Reptiles: about 74 reptile species are recorded in the park including the black alligator, land turtle, sicurí, tataruga, rattlesnake, chonono cascable, iguana and many others. Recent studies have produced 7 new records for the country, of which 3 are new species for science and therefore endemic to the region.

Amphibians and fish: the park has a total of 62 species of amphibians, all of the order Anura, toads and frogs. Fish are the least studied vertebrates in the area, but they are very important due to the dependence of the human population on this resource as food. A recent expedition has registered a total of 250 species of fish.

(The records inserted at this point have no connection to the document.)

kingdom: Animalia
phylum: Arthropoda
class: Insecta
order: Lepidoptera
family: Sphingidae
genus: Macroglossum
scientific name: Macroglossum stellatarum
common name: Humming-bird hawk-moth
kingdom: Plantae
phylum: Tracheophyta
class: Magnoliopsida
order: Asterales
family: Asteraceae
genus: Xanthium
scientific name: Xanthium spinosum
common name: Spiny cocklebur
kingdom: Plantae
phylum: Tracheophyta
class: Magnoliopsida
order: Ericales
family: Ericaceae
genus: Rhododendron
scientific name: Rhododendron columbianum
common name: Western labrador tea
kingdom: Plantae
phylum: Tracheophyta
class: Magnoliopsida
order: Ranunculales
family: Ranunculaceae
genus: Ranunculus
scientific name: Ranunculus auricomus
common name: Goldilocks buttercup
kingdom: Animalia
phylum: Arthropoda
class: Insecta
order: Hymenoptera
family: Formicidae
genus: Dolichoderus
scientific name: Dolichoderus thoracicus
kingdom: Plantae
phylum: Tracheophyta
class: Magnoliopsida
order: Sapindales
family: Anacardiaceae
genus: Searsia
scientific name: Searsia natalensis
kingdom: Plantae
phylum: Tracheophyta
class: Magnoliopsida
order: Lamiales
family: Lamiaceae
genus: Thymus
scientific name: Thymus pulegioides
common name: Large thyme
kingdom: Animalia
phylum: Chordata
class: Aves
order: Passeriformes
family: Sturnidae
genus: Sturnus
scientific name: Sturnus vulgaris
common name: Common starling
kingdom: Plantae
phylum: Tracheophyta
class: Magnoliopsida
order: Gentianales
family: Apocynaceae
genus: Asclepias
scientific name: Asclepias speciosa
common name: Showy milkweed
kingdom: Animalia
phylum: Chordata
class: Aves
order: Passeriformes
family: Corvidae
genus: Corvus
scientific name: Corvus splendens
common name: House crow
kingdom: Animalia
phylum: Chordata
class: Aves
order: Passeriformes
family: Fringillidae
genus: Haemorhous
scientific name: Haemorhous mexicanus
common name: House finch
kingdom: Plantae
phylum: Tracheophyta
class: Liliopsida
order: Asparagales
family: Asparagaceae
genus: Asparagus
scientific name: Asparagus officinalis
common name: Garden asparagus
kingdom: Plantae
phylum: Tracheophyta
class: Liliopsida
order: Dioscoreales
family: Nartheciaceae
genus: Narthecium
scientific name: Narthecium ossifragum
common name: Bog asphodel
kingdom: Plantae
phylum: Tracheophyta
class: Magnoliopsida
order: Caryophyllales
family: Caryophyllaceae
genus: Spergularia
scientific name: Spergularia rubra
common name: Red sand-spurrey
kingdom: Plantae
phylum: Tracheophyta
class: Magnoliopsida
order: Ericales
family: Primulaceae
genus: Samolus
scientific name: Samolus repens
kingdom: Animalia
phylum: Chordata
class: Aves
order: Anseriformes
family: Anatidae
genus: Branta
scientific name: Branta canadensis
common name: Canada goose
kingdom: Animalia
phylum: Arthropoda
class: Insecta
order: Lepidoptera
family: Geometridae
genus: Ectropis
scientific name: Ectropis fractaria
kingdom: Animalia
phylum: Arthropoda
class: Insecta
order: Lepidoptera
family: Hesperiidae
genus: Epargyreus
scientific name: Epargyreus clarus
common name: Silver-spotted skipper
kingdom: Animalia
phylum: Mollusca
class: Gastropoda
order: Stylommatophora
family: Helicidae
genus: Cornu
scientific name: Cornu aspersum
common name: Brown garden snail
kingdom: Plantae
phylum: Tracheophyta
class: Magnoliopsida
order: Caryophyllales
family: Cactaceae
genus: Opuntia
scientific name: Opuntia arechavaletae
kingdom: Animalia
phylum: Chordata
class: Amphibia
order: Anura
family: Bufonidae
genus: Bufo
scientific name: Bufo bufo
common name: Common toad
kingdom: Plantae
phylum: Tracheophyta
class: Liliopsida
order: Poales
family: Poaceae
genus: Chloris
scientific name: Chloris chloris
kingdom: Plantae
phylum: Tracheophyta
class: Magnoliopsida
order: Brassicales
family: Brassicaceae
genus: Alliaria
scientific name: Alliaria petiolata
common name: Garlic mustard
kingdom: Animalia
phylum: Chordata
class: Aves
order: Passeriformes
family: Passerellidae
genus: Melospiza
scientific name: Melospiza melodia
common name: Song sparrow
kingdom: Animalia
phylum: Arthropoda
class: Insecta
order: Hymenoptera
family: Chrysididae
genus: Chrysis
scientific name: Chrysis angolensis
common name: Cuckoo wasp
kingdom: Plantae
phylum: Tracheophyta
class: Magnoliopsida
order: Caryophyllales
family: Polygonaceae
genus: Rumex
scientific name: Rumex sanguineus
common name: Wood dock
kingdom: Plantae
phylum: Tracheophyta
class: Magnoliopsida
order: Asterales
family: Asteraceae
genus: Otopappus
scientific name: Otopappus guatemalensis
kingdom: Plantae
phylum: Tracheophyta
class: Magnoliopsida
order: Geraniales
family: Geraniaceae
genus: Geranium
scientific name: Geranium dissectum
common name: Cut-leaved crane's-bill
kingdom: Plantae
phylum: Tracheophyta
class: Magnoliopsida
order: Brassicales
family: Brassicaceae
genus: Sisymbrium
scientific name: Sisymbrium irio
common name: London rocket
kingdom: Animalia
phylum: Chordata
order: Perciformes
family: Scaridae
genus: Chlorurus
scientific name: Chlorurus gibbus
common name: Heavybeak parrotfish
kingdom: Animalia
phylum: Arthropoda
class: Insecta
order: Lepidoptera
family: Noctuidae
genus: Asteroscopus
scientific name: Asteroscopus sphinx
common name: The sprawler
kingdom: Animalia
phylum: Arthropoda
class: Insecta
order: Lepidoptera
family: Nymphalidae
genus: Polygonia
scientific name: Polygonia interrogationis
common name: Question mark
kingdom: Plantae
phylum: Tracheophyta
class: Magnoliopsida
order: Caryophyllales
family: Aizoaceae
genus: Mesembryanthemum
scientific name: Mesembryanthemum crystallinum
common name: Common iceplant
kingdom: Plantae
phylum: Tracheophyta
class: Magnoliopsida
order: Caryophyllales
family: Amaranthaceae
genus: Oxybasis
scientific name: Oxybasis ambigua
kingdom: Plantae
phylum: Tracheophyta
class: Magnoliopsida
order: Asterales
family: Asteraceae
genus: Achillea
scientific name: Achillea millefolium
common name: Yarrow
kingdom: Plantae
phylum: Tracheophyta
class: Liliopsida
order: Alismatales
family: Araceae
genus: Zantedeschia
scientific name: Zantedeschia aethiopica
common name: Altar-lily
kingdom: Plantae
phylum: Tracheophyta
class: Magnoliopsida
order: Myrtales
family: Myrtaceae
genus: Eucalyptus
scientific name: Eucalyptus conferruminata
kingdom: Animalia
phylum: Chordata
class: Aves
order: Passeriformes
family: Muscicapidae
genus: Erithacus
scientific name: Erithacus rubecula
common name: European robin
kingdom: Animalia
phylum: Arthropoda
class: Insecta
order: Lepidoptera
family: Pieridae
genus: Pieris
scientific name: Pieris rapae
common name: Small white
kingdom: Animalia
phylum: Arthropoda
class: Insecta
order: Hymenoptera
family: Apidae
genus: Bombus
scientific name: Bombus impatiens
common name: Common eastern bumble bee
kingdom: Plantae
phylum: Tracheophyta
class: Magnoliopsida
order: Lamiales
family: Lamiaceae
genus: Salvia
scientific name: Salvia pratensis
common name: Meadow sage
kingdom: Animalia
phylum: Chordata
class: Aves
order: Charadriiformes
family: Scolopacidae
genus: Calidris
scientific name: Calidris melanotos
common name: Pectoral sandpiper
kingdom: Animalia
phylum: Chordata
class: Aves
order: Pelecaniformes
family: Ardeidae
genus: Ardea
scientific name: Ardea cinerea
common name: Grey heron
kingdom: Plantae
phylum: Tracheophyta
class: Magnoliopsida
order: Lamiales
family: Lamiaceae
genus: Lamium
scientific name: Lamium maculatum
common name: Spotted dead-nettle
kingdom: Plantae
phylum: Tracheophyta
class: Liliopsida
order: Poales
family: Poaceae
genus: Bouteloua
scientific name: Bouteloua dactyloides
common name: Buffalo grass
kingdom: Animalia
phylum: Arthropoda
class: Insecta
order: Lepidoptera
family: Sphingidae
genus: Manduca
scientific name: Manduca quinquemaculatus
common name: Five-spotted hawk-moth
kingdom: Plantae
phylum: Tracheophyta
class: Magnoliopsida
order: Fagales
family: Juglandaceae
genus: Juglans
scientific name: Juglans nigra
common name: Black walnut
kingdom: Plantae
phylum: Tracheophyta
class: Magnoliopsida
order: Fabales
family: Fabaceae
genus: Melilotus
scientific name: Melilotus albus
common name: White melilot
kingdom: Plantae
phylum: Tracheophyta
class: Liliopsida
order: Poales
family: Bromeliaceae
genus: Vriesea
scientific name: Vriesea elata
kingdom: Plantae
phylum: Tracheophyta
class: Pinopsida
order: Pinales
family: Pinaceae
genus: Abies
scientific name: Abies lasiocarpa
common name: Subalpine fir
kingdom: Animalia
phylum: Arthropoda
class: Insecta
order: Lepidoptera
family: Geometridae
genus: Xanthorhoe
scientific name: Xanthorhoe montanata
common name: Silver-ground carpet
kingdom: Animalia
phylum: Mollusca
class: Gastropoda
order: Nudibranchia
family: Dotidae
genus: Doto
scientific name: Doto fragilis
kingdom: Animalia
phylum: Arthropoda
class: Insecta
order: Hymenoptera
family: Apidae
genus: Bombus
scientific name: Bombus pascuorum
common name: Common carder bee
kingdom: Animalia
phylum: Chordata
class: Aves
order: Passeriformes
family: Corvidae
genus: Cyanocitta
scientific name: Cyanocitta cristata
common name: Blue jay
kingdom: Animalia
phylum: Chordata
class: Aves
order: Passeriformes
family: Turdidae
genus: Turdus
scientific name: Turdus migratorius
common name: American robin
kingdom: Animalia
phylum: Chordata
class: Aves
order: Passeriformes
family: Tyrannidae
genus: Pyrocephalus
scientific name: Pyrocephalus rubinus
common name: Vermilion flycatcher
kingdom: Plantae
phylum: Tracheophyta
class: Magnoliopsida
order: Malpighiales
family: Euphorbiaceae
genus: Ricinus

Invertebrates: invertebrates are the most abundant organisms in the park. But they are the least studied groups of animals. There is a list of 347 species of insects.

Archeology
The Piso Firme region has archaeological sites. In the area of ​​influence there are, on the other hand, sites of great historical value such as the colonial churches of the Jesuit Missions of Bolivia in the towns of San Ignacio de Velasco, Concepción, Guarayos and San Javier.

Population
There are no settlers inside the park. In the area of ​​influence there are traditional Chiquitano and Guarasug´we indigenous communities and peasants, and on the other side of the river there are Brazilian populations of peasants and merchants.

Threats
Along the border with Brazil and the western limit of the area, there are incursions of Brazilian chainsaws and loggers who exploit mara and palm hearty asaí. There are also poaching of wildlife.

In the vicinity of the town of Santa Rosa de La Roca (on the road between Concepción and San Ignacio de Velasco) and entering more than 100 km by neighborhood roads, there are various communities of both people from the place and immigration from the west and South of the country, which are mainly dedicated to agriculture, and forest use. In the medium term, settlements could affect large areas of the national park, changing from protected areas to agricultural production areas. The residents of surrounding areas have denounced deforestation and irregular settlement in this sector.

 

Activities
Ecotourism
The package for tourists includes accommodation and three meals per day. The Flor de Oro and Fierros camps have tourist infrastructure. The main camp is located in Flor de Oro. There is a community ecotourism venture, called "Lost World", led by the community of Florida adjacent to the PNNKM. The community offers basic services and local guides.

Landscape values and visual quality
Scenic values
The park covers a large part of the Caparú or Huanchaca plateau, which rises up to 1,000 meters above sea level, determining a slope of approximately 600 m above the surrounding plain. This formation contains important habitats of great biological diversity and forms a spectacular setting for its waterfalls such as the Rainbow Falls among others, it is believed that these spaces were the inspiration of Sir Arthur Conan Doyle to write his novel "The Lost World".